Proposta padroniza nomenclatura de pessoas com deficiência na Constituição

Will Shutter/Câmara dos Deputados
Seminário sobre Educação Integral. Dep. Rejane Dias (PT - PI)
Rejane Dias: a alteração valoriza as pessoas com deficiência

A Câmara dos Deputados analisa proposta que altera a Constituição para padronizar a denominação de pessoas com deficiência. Diversos dispositivos constitucionais as tratam como “pessoas portadoras de deficiência”, enquanto a nomenclatura adequada atualmente é “pessoas com deficiência”.

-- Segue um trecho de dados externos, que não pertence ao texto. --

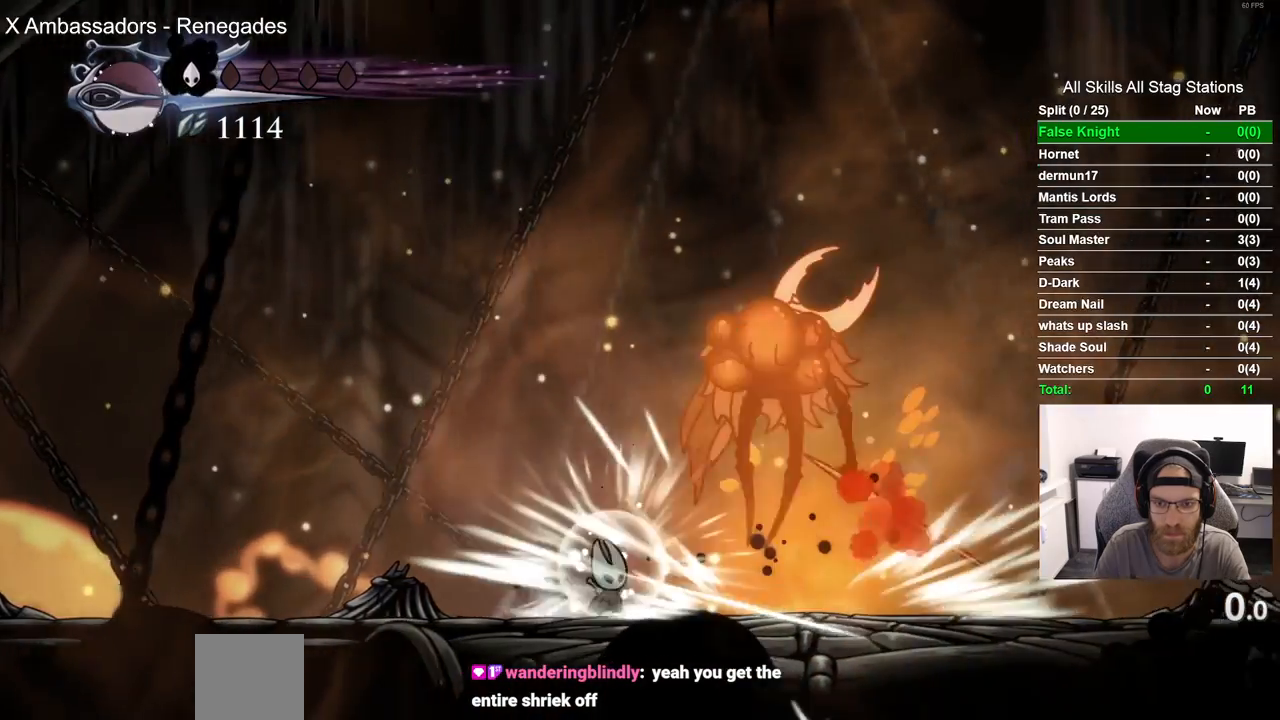
{"buttons": ["DPAD_LEFT"], "left_stick": "center", "right_stick": "center"}
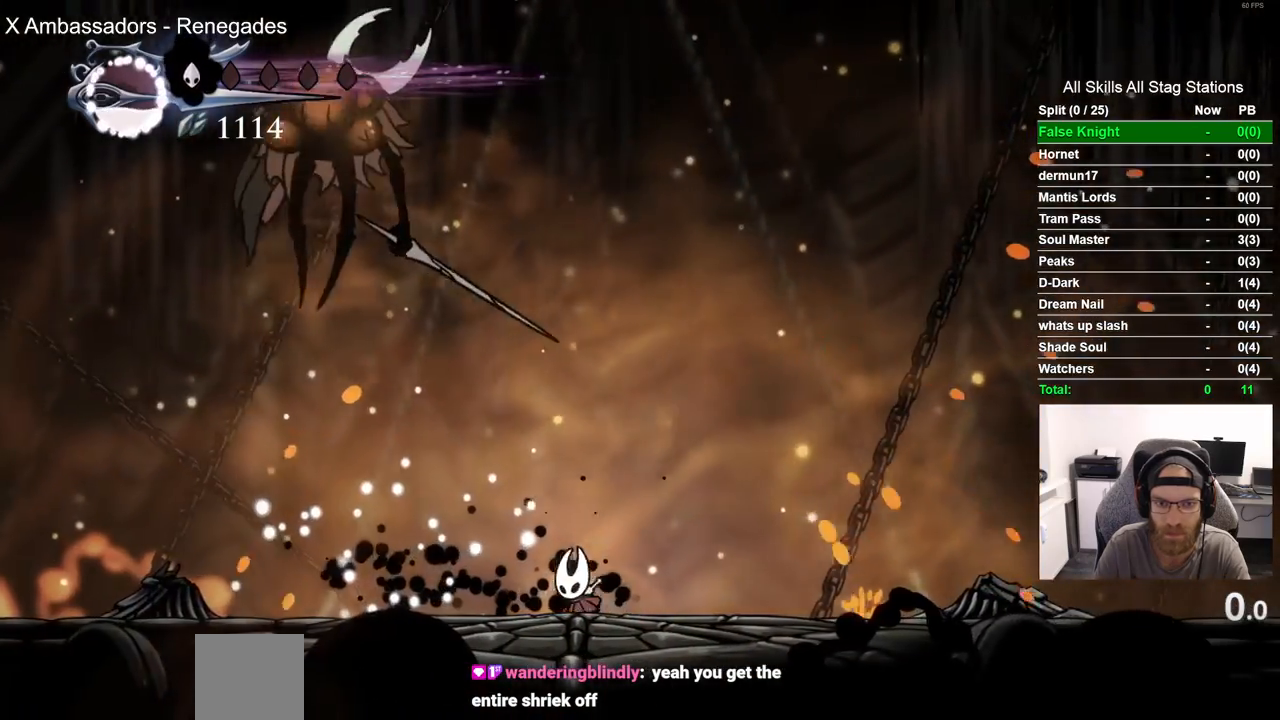
{"buttons": ["R2", "DPAD_LEFT"], "left_stick": "center", "right_stick": "center", "events": [[33, "DPAD_LEFT", "up"], [167, "SQUARE", "down"], [333, "SQUARE", "up"], [383, "DPAD_LEFT", "down"], [383, "R2", "down"]]}
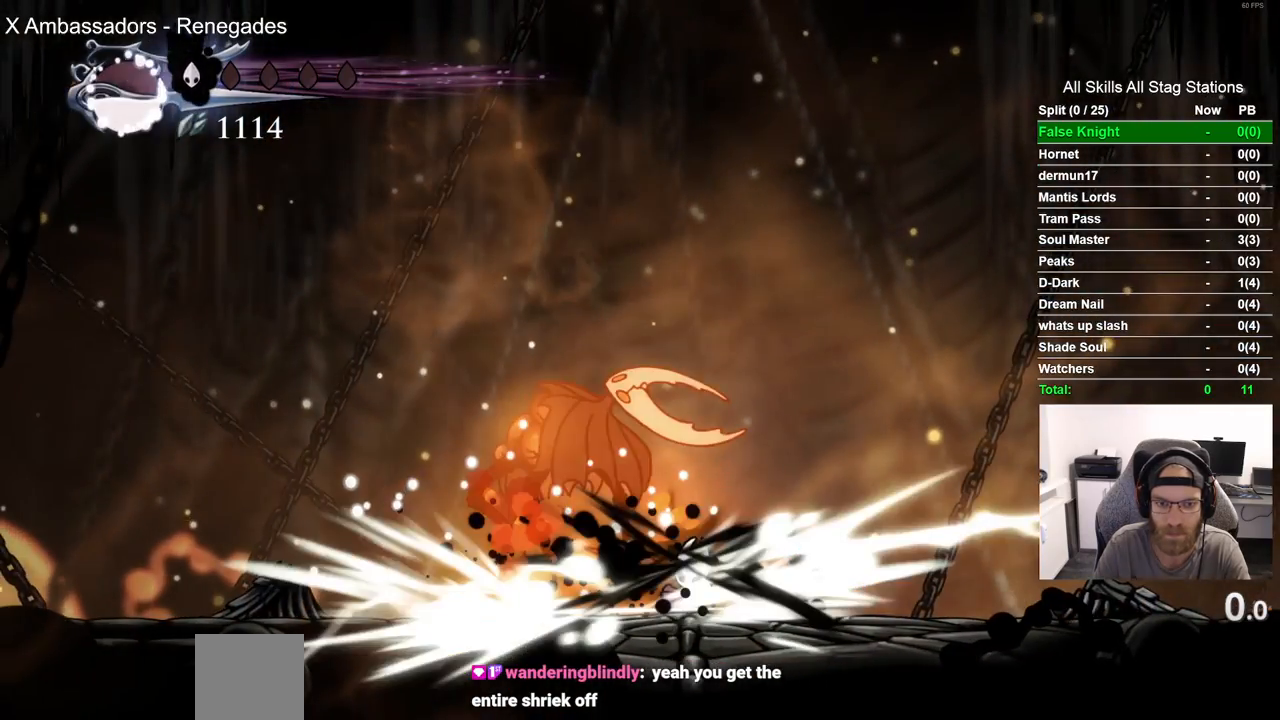
{"buttons": [], "left_stick": "center", "right_stick": "center", "events": [[67, "R2", "up"], [150, "DPAD_LEFT", "up"]]}
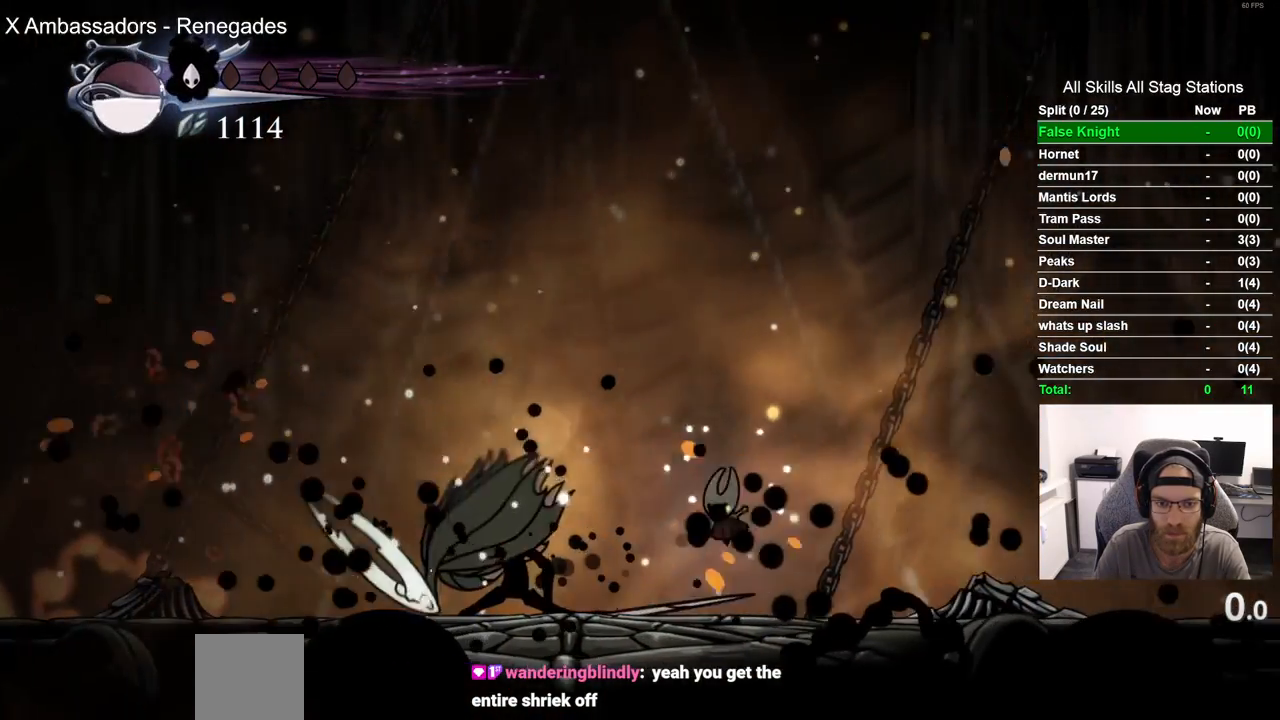
{"buttons": [], "left_stick": "center", "right_stick": "center", "events": []}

A medida consta na Proposta de Emenda à Constituição (PEC) 427/18, apresentada pela deputada Rejane Dias (PT-PI). “A alteração constitucional, embora aparentemente simples e de cunho apenas estético, traz consigo uma verdadeira mudança de paradigmas e de valorização desse importante segmento social”, diz a deputada.

A parlamentar destaca que a nomenclatura foi adotada na Convenção Internacional sobre os Direitos das Pessoas com Deficiência, assinada em Nova York em 30 de março de 2007 e promulgada no Brasil pelo Decreto Presidencial 6.949/09.

“Em que pese o referido tratado internacional possuir status de emenda à Constituição Federal, em diversos artigos na Carta Magna de 1988 ainda permanece a nomenclatura ‘pessoas portadoras de deficiência’, em vez ‘pessoas com deficiência’”, completou Rejane.

Tramitação
A proposta será analisada pela Comissão de Constituição e Justiça e de Cidadania (CCJ) quanto à admissibilidade. Se aprovada, será examinada por uma comissão especial criada especialmente para essa finalidade. Em seguida, será votada em dois turnos pelo Plenário.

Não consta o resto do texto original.